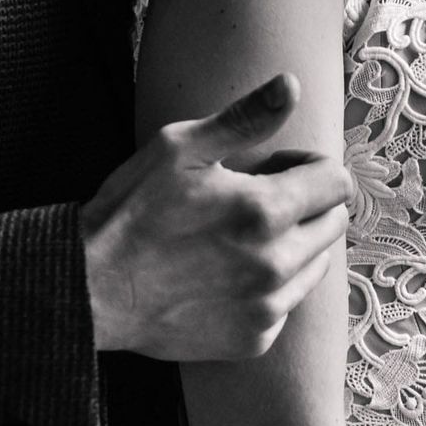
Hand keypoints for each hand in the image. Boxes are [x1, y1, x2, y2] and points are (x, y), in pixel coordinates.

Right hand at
────
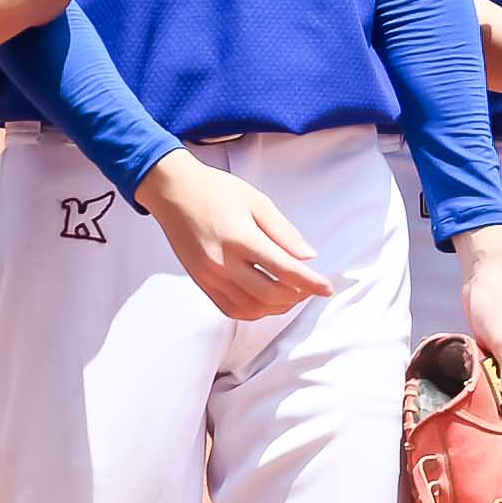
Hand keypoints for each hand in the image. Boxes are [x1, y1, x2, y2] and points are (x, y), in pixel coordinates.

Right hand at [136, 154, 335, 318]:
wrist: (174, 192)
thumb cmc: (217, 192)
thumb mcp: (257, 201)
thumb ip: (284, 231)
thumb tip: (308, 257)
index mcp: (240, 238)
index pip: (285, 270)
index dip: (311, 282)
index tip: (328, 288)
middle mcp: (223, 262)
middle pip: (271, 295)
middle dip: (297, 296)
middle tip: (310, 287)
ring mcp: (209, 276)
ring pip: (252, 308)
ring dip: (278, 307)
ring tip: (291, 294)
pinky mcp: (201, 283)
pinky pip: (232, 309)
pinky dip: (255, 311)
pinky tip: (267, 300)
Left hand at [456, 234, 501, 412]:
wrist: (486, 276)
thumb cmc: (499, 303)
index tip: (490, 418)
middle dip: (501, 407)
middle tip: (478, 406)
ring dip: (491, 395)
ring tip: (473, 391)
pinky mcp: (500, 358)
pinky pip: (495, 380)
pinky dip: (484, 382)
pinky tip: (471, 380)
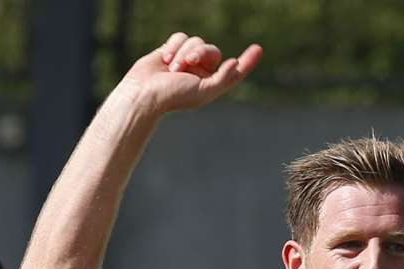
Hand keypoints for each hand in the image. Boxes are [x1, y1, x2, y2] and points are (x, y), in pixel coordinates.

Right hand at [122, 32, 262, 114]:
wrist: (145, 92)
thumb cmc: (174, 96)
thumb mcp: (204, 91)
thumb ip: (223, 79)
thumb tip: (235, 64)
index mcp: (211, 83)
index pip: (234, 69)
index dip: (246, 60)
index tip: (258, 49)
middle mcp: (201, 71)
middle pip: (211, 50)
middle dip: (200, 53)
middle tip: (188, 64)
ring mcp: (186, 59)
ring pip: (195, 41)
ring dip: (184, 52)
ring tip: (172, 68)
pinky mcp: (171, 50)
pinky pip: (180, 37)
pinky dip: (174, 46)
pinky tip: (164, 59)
────
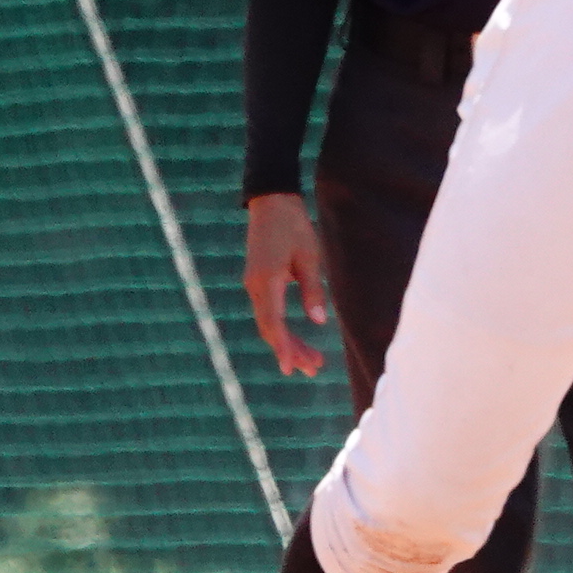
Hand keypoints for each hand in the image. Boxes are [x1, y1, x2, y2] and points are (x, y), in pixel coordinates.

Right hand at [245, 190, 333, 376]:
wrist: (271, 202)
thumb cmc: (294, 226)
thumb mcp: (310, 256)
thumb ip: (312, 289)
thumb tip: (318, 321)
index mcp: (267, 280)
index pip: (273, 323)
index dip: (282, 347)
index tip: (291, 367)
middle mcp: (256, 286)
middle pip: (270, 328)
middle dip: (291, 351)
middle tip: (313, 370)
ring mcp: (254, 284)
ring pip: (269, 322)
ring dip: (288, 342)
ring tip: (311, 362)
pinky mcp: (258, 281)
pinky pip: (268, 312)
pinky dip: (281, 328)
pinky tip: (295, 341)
────
Problem details = Look above for the line holding "thumb tip: (318, 321)" and the line holding "pinky tip: (295, 341)", then output exactly those two lines and every line between them, nothing more.

Written answer =
thumb tip: (318, 321)
index mcp: (267, 280)
index pip: (273, 323)
index dip: (282, 347)
index tip: (291, 367)
middle mcp: (256, 286)
middle pip: (270, 328)
middle dip: (291, 351)
middle tip: (313, 370)
ring mcp: (254, 284)
ring pip: (269, 322)
ring dip: (288, 342)
ring tip: (311, 362)
pinky mcp: (258, 281)
pinky pip: (268, 312)
pinky dip: (281, 328)
pinky tip: (295, 341)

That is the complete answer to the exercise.